[Keypoint coordinate data]
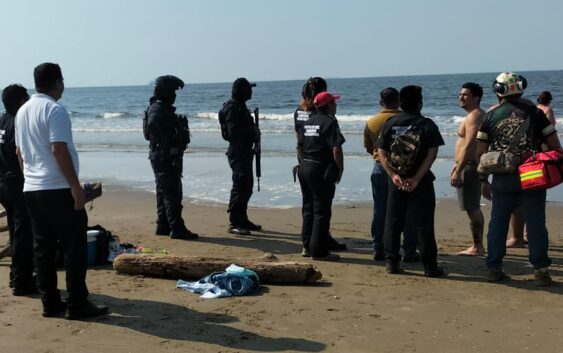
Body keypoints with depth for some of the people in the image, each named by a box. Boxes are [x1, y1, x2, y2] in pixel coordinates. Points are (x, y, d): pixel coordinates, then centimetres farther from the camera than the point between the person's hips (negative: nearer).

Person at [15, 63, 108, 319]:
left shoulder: (23, 111, 13)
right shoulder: (55, 110, -12)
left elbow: (19, 151, 18)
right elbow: (59, 150, -19)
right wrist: (76, 186, -17)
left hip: (31, 189, 8)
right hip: (57, 189, -8)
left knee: (43, 248, 10)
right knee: (74, 247, -2)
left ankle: (50, 303, 15)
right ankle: (77, 305, 0)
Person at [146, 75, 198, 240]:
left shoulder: (164, 108, 17)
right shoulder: (158, 109, -15)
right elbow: (152, 125, -35)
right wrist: (166, 145, -29)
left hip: (167, 157, 10)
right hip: (165, 157, -10)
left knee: (164, 193, 14)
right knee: (172, 194, -9)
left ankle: (163, 226, 21)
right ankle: (177, 229, -8)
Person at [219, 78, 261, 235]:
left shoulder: (240, 106, 17)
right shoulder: (232, 107, -15)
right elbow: (233, 131, -23)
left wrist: (254, 131, 3)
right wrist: (253, 132, -14)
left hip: (245, 151, 10)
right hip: (237, 152, -10)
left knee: (247, 186, 15)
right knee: (239, 187, -9)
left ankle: (242, 219, 25)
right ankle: (234, 223, -5)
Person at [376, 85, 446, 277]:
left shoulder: (390, 124, 3)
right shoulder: (427, 125, -5)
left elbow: (381, 152, -2)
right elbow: (432, 154, -13)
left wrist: (394, 175, -8)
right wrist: (417, 179, -14)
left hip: (396, 180, 3)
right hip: (422, 182, -2)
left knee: (393, 223, 11)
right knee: (423, 224, 3)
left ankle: (392, 263, 13)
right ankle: (430, 266, 7)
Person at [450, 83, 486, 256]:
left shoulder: (474, 116, -15)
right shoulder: (476, 115, 18)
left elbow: (469, 145, -24)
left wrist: (458, 171, -24)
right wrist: (457, 165, 25)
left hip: (470, 167, -11)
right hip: (470, 166, 11)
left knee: (472, 208, -6)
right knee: (473, 209, 14)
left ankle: (477, 247, -2)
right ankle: (477, 246, 21)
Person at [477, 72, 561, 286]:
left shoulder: (490, 116, 5)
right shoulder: (534, 112, 2)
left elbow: (480, 152, 4)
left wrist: (483, 180, 11)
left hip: (502, 179, 1)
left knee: (498, 224, 10)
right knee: (535, 224, 5)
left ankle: (494, 268, 14)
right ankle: (541, 270, 6)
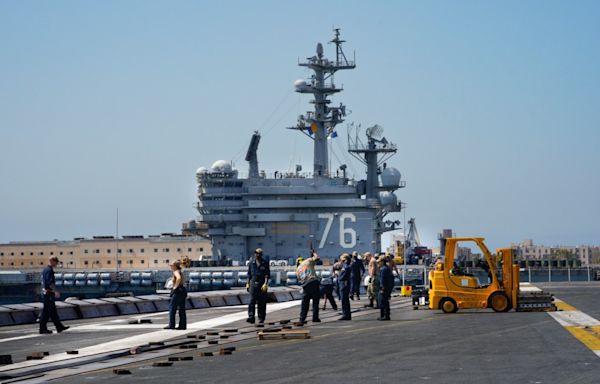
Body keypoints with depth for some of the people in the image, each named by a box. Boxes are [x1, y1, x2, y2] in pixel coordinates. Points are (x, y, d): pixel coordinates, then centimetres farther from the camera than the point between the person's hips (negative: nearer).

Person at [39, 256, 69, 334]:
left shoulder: (44, 270, 16)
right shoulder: (49, 270, -15)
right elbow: (50, 282, -24)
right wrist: (55, 291, -22)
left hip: (45, 292, 10)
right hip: (49, 293, -10)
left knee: (53, 311, 12)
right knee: (46, 312, -4)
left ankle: (59, 327, 15)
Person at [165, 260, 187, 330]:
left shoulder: (176, 272, -11)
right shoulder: (180, 272, 17)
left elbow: (179, 278, -33)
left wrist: (175, 286, -22)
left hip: (177, 291, -9)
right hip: (182, 291, 9)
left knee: (172, 308, -5)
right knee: (181, 309, 8)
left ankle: (171, 325, -7)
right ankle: (183, 325, 7)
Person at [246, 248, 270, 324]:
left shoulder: (265, 262, -2)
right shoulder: (252, 262, 6)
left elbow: (267, 274, -6)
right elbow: (249, 274, 13)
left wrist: (265, 284, -17)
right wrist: (248, 283, 9)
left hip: (262, 284, -2)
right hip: (253, 283, 2)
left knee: (262, 302, 3)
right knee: (252, 301, -10)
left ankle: (261, 318, 13)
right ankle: (251, 317, -16)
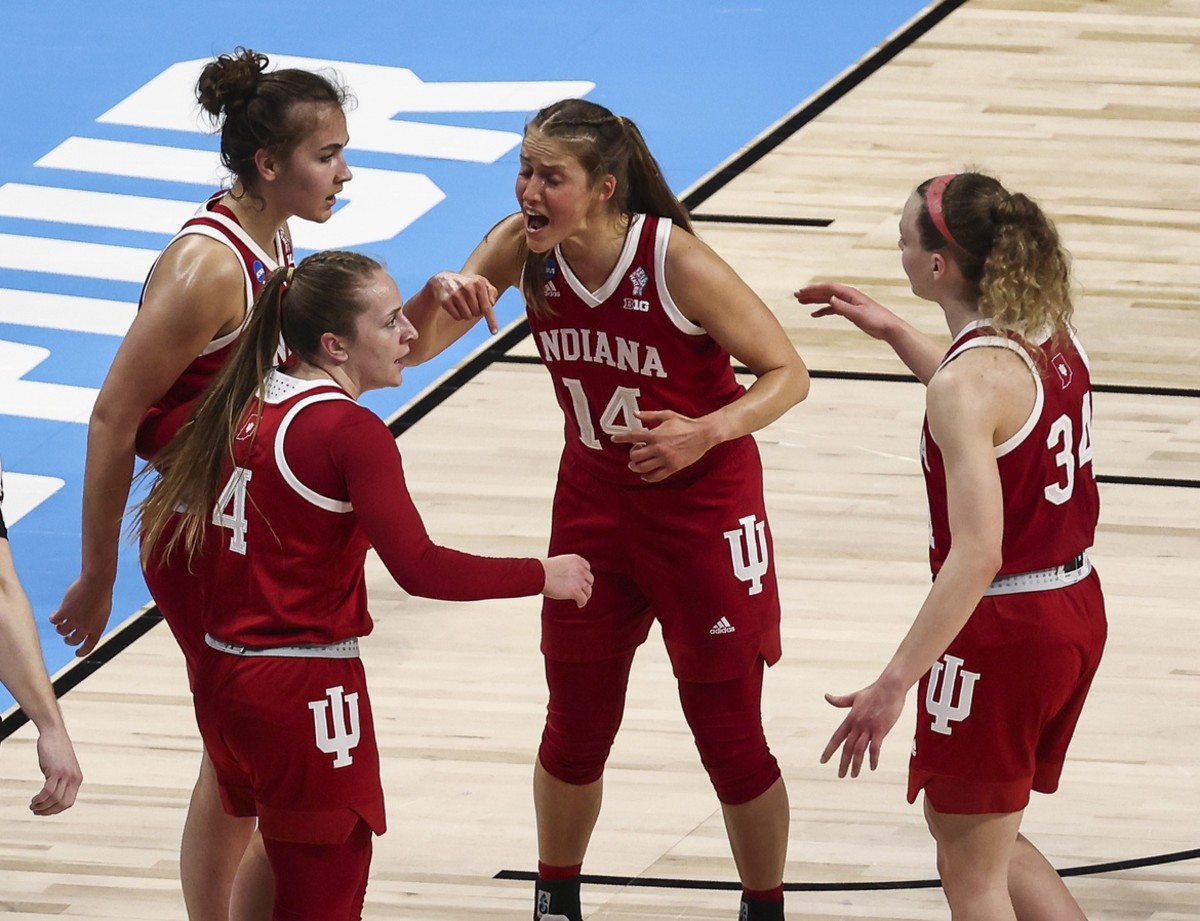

(TASK DIRECTIONS):
Reproduce the listing verbatim from the line with "left ankle: (163, 226, 21)" up to and including the line with "left hip: (45, 292, 10)". Leave the pictures out of your copy.

(SOLVED PROBLEM):
left ankle: (163, 226, 21)
right ankle: (177, 229, -8)
Person at [219, 78, 261, 235]:
left shoulder: (240, 106, 17)
right shoulder: (232, 107, -15)
right elbow: (233, 131, -23)
left wrist: (254, 131, 3)
right wrist: (253, 132, -14)
left hip: (245, 151, 10)
right hip: (237, 152, -10)
left knee: (247, 186, 15)
right knee: (239, 187, -9)
left ankle: (242, 219, 25)
right ankle: (234, 223, -5)
Person at [376, 85, 446, 277]:
left shoulder: (390, 124, 3)
right shoulder: (427, 125, -5)
left elbow: (381, 152, -2)
right elbow: (432, 154, -13)
left wrist: (394, 175, -8)
right wrist: (417, 179, -14)
left hip: (396, 180, 3)
right hip: (422, 182, -2)
left knee: (393, 223, 11)
right knee: (423, 224, 3)
left ankle: (392, 263, 13)
right ankle: (430, 266, 7)
Person at [450, 83, 486, 256]:
left shoulder: (474, 116, -15)
right shoulder: (476, 115, 18)
left elbow: (469, 145, -24)
left wrist: (458, 171, -24)
right wrist: (457, 165, 25)
left hip: (470, 167, -11)
right hip: (470, 166, 11)
left knee: (472, 208, -6)
right knee: (473, 209, 14)
left ankle: (477, 247, -2)
right ankle: (477, 246, 21)
Person at [477, 72, 561, 286]:
left shoulder: (490, 116, 5)
right shoulder: (534, 112, 2)
left elbow: (480, 152, 4)
left wrist: (483, 180, 11)
left hip: (502, 179, 1)
left knee: (498, 224, 10)
right knee: (535, 224, 5)
left ankle: (494, 268, 14)
right ankle: (541, 270, 6)
Body keypoints with depth for some of the people in the image, each named by a box. Boxes are [x1, y1, x2, y2] in pixel coordinates. Points are (x, y, d): pixel coordinates, then centimetres farther from the camera than the point between the person's hips (negative: nearer).

Person at [39, 256, 69, 334]:
left shoulder: (44, 270, 16)
right shoulder: (49, 270, -15)
right elbow: (50, 282, -24)
right wrist: (55, 291, -22)
left hip: (45, 292, 10)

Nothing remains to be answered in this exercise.